> **PROMPT**
Each line below from the one containing "thumb cmc: (137, 126)" through the one containing "pinky tip: (134, 184)" should be output exactly as it stands, and no other line should appear.

> **RECORDED DATA**
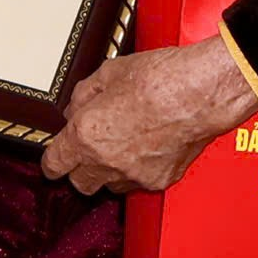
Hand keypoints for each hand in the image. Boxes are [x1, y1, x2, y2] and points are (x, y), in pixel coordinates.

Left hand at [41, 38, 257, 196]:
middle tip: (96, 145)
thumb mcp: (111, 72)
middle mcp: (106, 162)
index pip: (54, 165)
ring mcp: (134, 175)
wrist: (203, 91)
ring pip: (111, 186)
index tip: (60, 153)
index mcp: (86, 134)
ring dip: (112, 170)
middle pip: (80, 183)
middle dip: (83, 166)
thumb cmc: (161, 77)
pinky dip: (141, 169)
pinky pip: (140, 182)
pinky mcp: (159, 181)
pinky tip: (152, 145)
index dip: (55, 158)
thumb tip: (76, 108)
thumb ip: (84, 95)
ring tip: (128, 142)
* * *
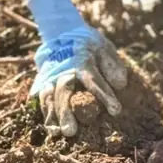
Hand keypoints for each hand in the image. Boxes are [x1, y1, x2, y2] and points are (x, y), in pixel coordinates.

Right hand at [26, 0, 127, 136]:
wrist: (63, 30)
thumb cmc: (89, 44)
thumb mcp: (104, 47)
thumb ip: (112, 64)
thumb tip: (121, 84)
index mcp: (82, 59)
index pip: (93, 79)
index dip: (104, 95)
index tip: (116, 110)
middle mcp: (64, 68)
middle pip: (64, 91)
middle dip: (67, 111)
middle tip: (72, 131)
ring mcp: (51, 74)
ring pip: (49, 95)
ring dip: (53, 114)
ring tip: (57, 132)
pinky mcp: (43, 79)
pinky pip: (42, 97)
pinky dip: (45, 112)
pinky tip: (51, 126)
---
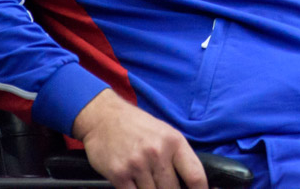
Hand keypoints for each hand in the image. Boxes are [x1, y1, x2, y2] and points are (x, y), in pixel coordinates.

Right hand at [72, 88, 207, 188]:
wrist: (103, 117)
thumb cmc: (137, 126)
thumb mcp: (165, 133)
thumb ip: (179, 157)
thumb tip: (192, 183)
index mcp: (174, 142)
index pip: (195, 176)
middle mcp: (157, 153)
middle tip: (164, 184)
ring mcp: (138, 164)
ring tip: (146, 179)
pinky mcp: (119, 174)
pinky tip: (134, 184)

> **YOUR SOLUTION**
thumb cmc: (137, 126)
thumb mcp: (165, 133)
thumb ip: (179, 157)
thumb tip: (192, 183)
index mcp: (174, 142)
index pip: (195, 176)
middle mcp: (157, 153)
middle tip: (164, 184)
ring mcp: (138, 164)
ring tip: (146, 179)
pinky mcp: (119, 174)
pinky tip: (134, 184)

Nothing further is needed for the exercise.